Task brief:
Copy out the listing word for word, starting at the line with "name author: Less." and ending at the line with "family: Poaceae", including both of those lines.

Record excerpts:
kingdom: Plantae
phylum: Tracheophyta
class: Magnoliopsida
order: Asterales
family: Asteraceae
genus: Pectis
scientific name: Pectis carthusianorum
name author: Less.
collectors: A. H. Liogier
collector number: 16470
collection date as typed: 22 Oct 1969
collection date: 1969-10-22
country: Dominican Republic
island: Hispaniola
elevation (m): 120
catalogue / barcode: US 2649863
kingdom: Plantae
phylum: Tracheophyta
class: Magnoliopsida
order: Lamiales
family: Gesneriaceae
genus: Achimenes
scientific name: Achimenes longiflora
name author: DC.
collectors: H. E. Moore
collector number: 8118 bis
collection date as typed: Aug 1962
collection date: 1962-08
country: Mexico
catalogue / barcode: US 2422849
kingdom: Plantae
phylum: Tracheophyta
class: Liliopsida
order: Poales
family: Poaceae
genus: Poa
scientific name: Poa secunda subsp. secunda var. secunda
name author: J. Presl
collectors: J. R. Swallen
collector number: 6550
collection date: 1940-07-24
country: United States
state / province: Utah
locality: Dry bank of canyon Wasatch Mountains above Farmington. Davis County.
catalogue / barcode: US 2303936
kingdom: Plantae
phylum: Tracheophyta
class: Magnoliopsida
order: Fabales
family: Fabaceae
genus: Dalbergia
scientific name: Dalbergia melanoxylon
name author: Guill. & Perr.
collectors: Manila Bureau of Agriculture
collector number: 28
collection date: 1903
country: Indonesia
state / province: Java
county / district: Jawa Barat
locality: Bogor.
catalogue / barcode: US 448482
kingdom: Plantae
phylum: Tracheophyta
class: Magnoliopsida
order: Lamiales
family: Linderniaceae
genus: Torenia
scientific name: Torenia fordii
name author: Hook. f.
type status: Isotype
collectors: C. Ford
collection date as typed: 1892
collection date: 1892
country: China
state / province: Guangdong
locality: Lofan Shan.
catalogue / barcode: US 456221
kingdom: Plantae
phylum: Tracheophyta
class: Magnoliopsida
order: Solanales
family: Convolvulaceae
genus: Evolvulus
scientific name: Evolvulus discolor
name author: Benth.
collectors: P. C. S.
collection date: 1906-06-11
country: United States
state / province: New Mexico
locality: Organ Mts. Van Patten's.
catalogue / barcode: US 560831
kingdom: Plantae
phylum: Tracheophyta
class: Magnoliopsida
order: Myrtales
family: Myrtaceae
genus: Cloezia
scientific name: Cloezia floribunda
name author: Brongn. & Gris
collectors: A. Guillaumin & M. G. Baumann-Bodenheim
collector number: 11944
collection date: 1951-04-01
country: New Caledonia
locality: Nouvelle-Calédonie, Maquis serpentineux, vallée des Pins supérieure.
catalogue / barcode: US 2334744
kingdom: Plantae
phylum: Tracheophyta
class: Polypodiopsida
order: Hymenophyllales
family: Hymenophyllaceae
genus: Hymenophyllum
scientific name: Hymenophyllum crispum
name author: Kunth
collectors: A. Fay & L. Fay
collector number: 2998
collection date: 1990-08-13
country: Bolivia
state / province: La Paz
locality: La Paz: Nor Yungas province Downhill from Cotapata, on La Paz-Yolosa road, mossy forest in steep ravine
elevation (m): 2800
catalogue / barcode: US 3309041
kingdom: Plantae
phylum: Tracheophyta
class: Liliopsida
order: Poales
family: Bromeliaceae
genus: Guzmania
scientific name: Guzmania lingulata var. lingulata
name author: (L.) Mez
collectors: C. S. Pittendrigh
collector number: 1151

Task output:
name author: Less.
collectors: A. H. Liogier
collector number: 16470
collection date as typed: 22 Oct 1969
collection date: 1969-10-22
country: Dominican Republic
island: Hispaniola
elevation (m): 120
catalogue / barcode: US 2649863
kingdom: Plantae
phylum: Tracheophyta
class: Magnoliopsida
order: Lamiales
family: Gesneriaceae
genus: Achimenes
scientific name: Achimenes longiflora
name author: DC.
collectors: H. E. Moore
collector number: 8118 bis
collection date as typed: Aug 1962
collection date: 1962-08
country: Mexico
catalogue / barcode: US 2422849
kingdom: Plantae
phylum: Tracheophyta
class: Liliopsida
order: Poales
family: Poaceae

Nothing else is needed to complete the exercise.